#### [SET PROBLEM]
Rewrite the data below, swapping every "Document page" for "Rendered page" and keeping everything else the same. Leave the pictures out of your answer.

Records from a data collection

::::::::

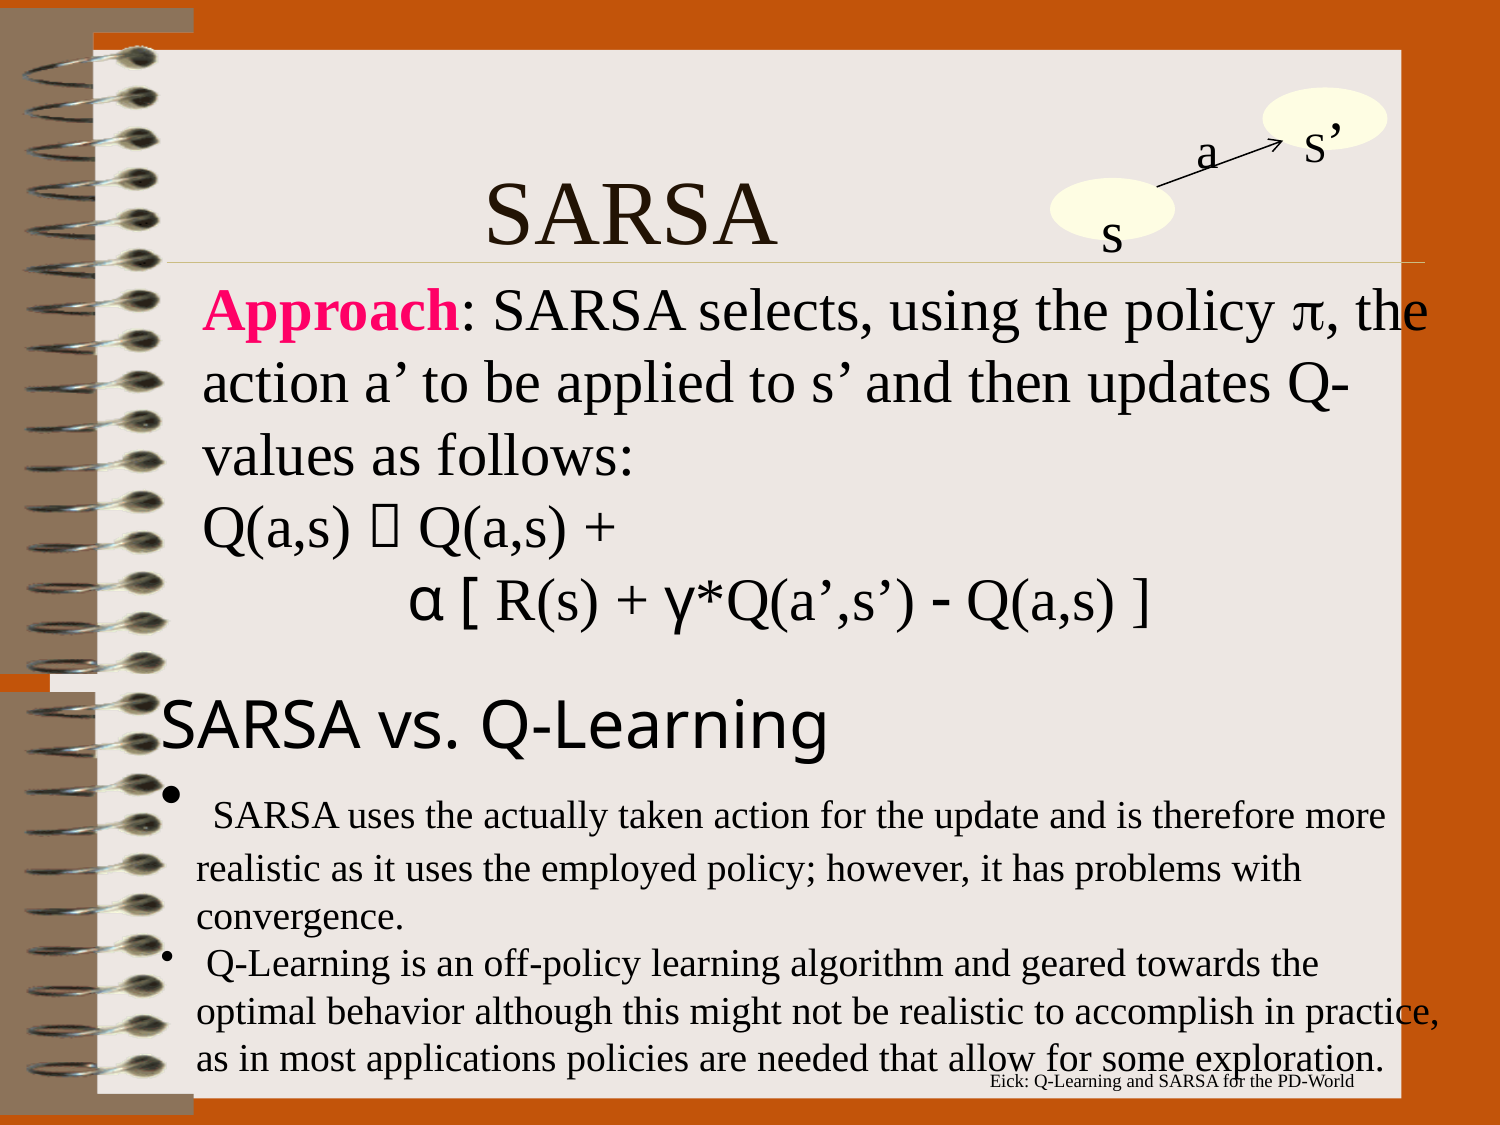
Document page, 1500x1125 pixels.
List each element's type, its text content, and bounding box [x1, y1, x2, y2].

picture [0, 692, 194, 1115]
text_box SARSA vs. Q-Learning SARSA uses the actually taken action for the update and is therefore more realistic as it uses the employed policy; however, it has problems with convergence. Q-Learning is an off-policy learning algorithm and geared towards the optimal behavior although this might not be realistic to accomplish in practice, as in most applications policies are needed that allow for some exploration. [145, 674, 1459, 1088]
picture [0, 8, 194, 674]
title SARSA [174, 166, 1088, 250]
text_box a [1181, 111, 1234, 187]
text_box Approach: SARSA selects, using the policy , the action a’ to be applied to s’ and then updates Q-values as follows: Q(a,s)  Q(a,s) + α [ R(s) + γ*Q(a’,s’) - Q(a,s) ] [187, 262, 1455, 674]
text_box S’ [1262, 87, 1388, 150]
text_box s [1050, 177, 1176, 241]
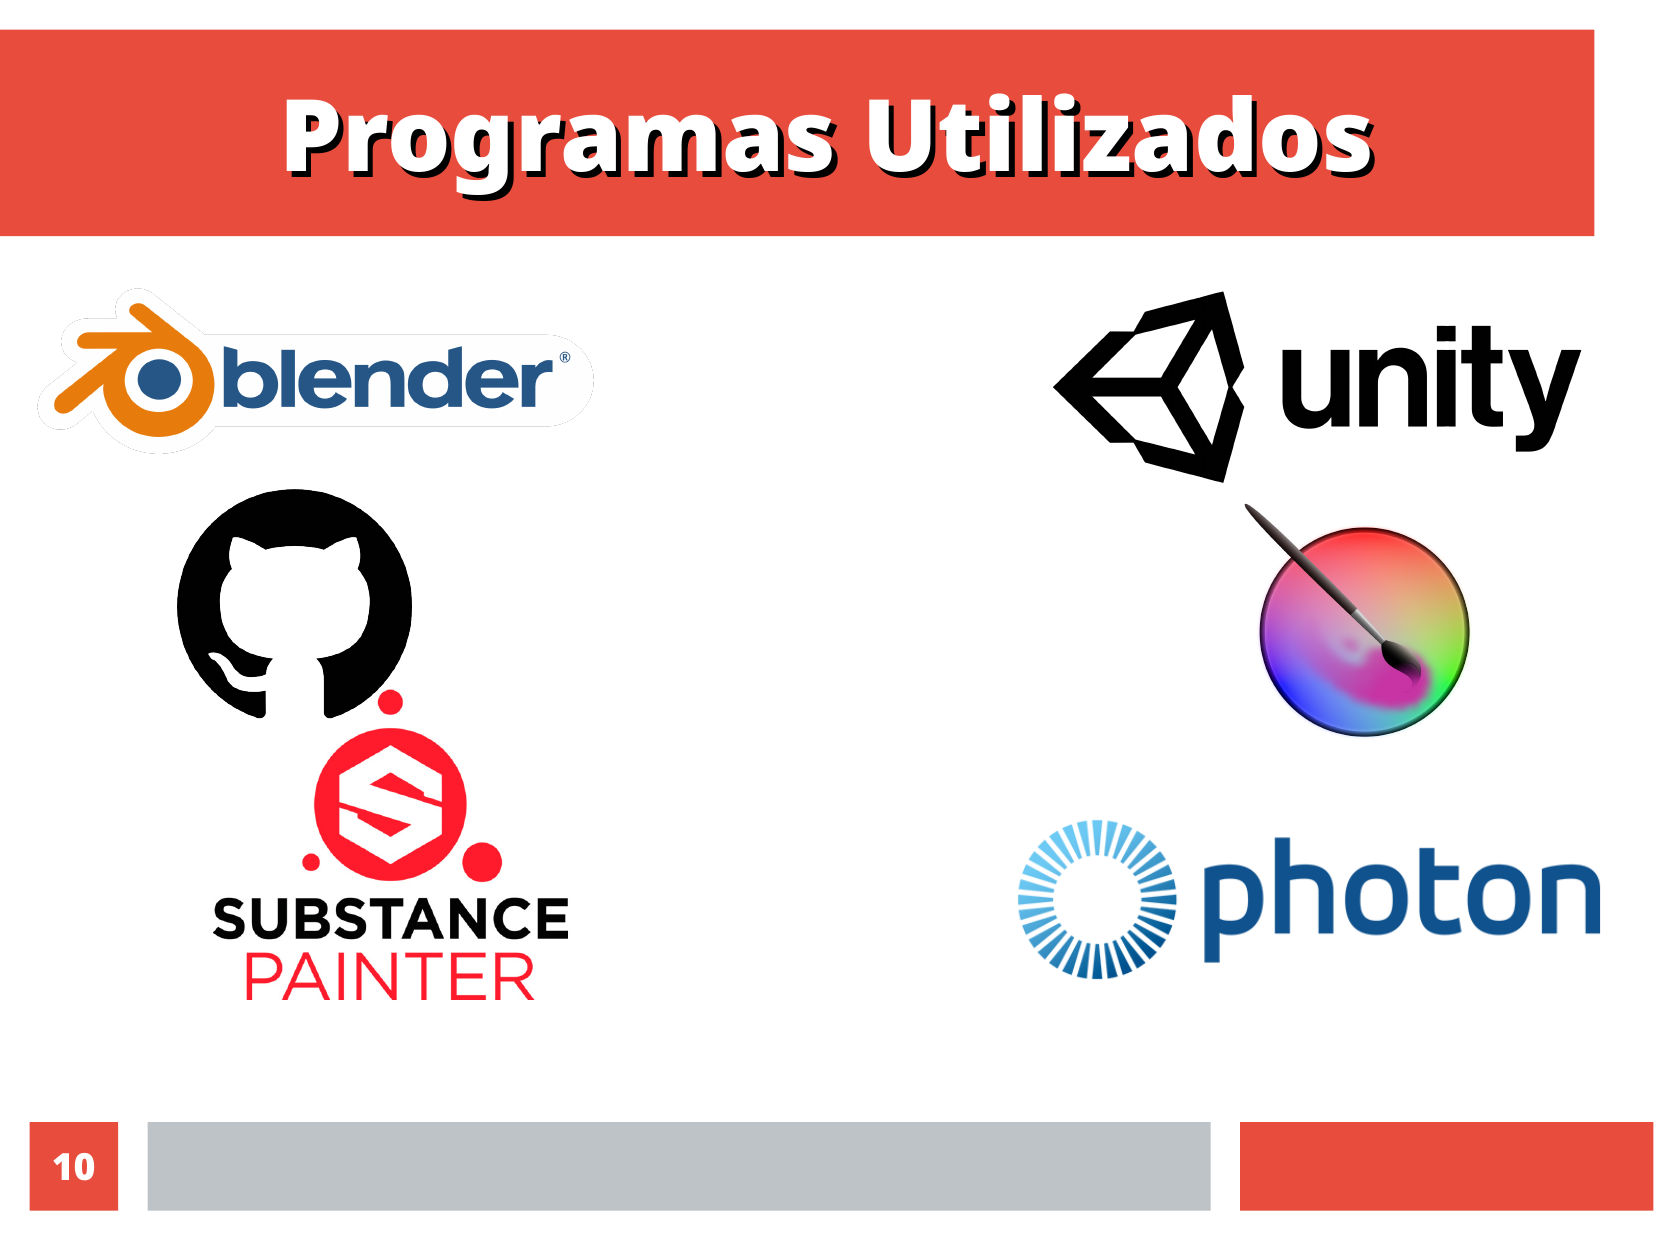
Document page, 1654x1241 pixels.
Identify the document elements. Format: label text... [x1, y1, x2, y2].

picture [35, 283, 596, 459]
picture [0, 486, 780, 1089]
title Programas Utilizados [59, 59, 1595, 207]
picture [956, 195, 1654, 1066]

::::::::

#### [EXERCISE SOLUTION]
Rendered page, 1500x1125 pixels.
List each element's type, its text content, and bounding box [x1, y1, x2, y2].

picture [0, 692, 194, 1115]
text_box SARSA vs. Q-Learning SARSA uses the actually taken action for the update and is therefore more realistic as it uses the employed policy; however, it has problems with convergence. Q-Learning is an off-policy learning algorithm and geared towards the optimal behavior although this might not be realistic to accomplish in practice, as in most applications policies are needed that allow for some exploration. [145, 674, 1459, 1088]
picture [0, 8, 194, 674]
title SARSA [174, 166, 1088, 250]
text_box a [1181, 111, 1234, 187]
text_box Approach: SARSA selects, using the policy , the action a’ to be applied to s’ and then updates Q-values as follows: Q(a,s)  Q(a,s) + α [ R(s) + γ*Q(a’,s’) - Q(a,s) ] [187, 262, 1455, 674]
text_box S’ [1262, 87, 1388, 150]
text_box s [1050, 177, 1176, 241]
Rendered page, 1654x1241 pixels.
Identify the document elements. Format: label text... [x1, y1, x2, y2].

picture [35, 283, 596, 459]
picture [0, 486, 780, 1089]
title Programas Utilizados [59, 59, 1595, 207]
picture [956, 195, 1654, 1066]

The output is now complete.